• Info Ron-ron !

    Page créée fin septembre 2019 

    Ron-Ron !

    Chats-cœur

    "Les soirs où je rentre stressée, sans aucune envie de communiquer avec des humains, je prends mon chat sur mes genoux et je lui raconte mes soucis" confie Zouhour, 48 ans, professionnelle du tourisme. "Blotti contre moi, il me laisse parler sans me contredire, et son ronronnement régulier m’apaise. Quand je n’ai plus rien à dire, je me contente de le caresser en silence. Progressivement, j’accède à une sorte de béatitude inégalable."

    On prête aux ronronnements du chat et à l'animal lui-même, certaines vertus thérapeutiques pour nous, les humains : d’une manière générale, il nous apaise et détend les personnes souffrant de stress, calme l’anxiété, l’agressivité, soigne nos insomnies et peut ainsi favoriser l’endormissement, chasse nos idées noires...

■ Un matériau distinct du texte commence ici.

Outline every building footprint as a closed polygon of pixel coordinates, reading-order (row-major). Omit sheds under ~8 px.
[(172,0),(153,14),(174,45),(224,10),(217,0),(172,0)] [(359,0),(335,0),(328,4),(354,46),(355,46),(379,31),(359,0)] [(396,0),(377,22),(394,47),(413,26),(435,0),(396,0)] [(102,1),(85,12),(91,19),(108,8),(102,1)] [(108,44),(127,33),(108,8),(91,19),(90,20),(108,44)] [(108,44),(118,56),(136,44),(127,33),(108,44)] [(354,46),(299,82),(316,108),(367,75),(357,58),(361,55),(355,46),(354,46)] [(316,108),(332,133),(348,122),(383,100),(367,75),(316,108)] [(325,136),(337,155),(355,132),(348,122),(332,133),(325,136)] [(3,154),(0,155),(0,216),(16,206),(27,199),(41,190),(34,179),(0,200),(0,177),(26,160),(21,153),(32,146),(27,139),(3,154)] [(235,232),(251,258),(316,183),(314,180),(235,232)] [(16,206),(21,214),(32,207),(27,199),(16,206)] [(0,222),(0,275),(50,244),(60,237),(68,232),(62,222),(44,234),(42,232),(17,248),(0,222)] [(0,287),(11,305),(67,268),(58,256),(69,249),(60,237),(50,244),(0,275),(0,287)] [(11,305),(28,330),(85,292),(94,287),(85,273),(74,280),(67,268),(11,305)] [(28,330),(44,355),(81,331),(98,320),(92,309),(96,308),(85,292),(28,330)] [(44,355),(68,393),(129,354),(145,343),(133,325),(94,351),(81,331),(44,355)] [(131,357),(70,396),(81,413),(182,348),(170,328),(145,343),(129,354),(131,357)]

    Joël Dehasse, vétérinaire à Bruxelles, est formel : un chat vibre essentiellement pour accroître son propre confort. S’il est champion pour nous débarrasser de nos énergies négatives, c’est aussi parce qu’il a vérifié qu’un humain serein est plus attentif et répond mieux à ses besoins.

    Le chat est capable de déceler ou de "sentir" des choses invisibles à l’œil nu. Il est capable de repérer notre détresse instinctivement, grâce aux phéromones que nous émettons (chaque émotion a sa propre odeur). Rien de très altruiste, donc. Sauf allergie aux poils de chat, il n’y a que des avantages psychiques et physiques à vivre avec lui.

    Curieusement, si le chat possède des vertus antidépressives, il ne nous met pas de bonne humeur.

    "Il libère les humains de leurs énergies négatives, sans pour autant en apporter de positives" constate Joël Dehasse. "Le bien-être ressenti est surtout lié à la disparition des humeurs sombres."

    Les ronronnements du chat

    Faut que je bouge

    Le ronronnement du chat est le plus souvent associé à un état de bien-être, à un chat heureux. En revanche, peu de personnes sont conscientes du fait qu’un chat peut également ronronner lorsqu’il est face à des situations de stress, de peur ou d'anxiété, d'insomnie, de maladie.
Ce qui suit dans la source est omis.